Seinem Vorgänger Peter Warlimont bescheinigte Grill, dass dieser nach den Querelen und Differenzen der Vergangenheit aus dem Ortsverein wieder eine Gliederung gemacht habe, "die auf soliden Füßen steht". Keinesfalls wolle er jetzt sofort alles umkrempeln, versicherte Grill, präsentierte aber gleichwohl einige Ideen für die Zukunft, die seine Handschrift tragen sollen: eine zweitägige Klausurtagung des Vorstands im Herbst beispielsweise, oder ein Neujahrsempfang der SPD.

Dass der neue Vorstand der Freisinger SPD politisch gesehen künftig etwas weiter links zu suchen sein wird, lässt sich auch an den weiteren Personalien von Mittwochabend festmachen. Zu gleichberechtigten Stellvertretern wurden von den 24 anwesenden Mitgliedern Ernst Kugler und Beate Dörnhöfer gewählt, die sich beide ebenfalls als eher links stehend eingeordnet hatten. Kugler ließ sich dabei von neun Gegenstimmen nicht beeindrucken: "Die überzeuge ich schon noch", versprach er gut gelaunt.
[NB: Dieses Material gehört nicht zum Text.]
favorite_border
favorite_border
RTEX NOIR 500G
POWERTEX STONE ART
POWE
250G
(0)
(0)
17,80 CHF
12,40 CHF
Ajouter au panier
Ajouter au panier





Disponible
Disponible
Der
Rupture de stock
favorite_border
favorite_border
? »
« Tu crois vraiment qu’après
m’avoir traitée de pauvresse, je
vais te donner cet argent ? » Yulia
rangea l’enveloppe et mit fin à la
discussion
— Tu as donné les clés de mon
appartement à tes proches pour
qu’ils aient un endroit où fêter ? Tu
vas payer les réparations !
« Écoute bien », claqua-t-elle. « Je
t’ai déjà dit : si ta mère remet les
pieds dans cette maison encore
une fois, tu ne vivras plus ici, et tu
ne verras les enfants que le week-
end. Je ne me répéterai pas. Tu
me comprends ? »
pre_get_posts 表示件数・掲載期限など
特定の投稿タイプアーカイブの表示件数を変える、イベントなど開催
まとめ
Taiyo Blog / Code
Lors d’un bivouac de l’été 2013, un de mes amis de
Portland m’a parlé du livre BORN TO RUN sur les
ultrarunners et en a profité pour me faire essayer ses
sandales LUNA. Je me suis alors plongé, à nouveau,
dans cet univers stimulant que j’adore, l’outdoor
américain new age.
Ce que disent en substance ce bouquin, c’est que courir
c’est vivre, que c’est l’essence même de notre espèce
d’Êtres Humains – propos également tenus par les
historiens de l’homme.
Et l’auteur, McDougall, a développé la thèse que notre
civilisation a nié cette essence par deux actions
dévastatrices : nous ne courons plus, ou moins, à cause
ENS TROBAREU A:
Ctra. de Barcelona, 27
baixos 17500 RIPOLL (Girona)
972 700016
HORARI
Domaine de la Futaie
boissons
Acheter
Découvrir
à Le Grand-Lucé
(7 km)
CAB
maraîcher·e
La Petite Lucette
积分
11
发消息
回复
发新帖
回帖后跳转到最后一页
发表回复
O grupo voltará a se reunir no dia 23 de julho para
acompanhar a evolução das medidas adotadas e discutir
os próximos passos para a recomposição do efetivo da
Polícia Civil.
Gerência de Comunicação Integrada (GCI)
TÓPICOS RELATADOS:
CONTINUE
Zuvor hatte der bisherige Vorsitzende Warlimont an den Wahlmarathon der vergangenen Monate erinnert. In allen überregionalen Wahlkämpfen habe die SPD von allen Parteien am stärksten auf Inhalte gesetzt, sagte er. Die auch personell sehr guten Angebote der Sozialdemokraten seien aber leider "nicht so belohnt worden, wie wir uns das gewünscht hätten und wie es gut für das Land gewesen wäre", bedauerte er. Für das besonders schlechte Abschneiden der SPD bei der Kommunalwahl im März übernehme er als Vorsitzender natürlich einen Teil der Verantwortung.

Das Klima in Freising sei für die SPD jedoch sehr rau, gab er zu bedenken. Beim Thema Flughafenausbau hätten die Grünen einen "emotionalen Vorsprung". Dass die Freisinger Genossen dazu beigetragen hätten, in der Bayern-SPD den Meinungsumschwung zum Bau der dritten Startbahn herbeizuführen, sei nicht so angekommen. Trotzdem dürfe man die Verluste bei der Kommunalwahl nicht nur an dem Startbahnthema aufhängen, räumte er selbstkritisch ein: "Wir müssen an unserem Profil arbeiten und streitbarer sein", so seine Folgerung.

Dazu beitragen will Warlimont selber künftig in seiner neuen Funktion als Stadtrat. Als wichtiges Thema nannte er allem voran die Schaffung von bezahlbarem Wohnraum. Das trage mehr zur Lebensqualität der Freisinger bei als etwa der höhengleiche Ausbau in der Innenstadt, so Warlimont, der im Übrigen davon ausgeht, dass die geplante Moosachöffnung "doch etwas mehr kostet, als bisher im Raum steht". Und bei all der angenehmen Kollegialität, die derzeit im Stadtrat herrsche, müsse man aufpassen, "dass hier nicht eine Atmosphäre entsteht, in der sich immer alle lieb haben müssen, um den Frieden nicht zu stören", so Warlimont: "Eine gewisse Streitkultur müssen wir uns bewahren.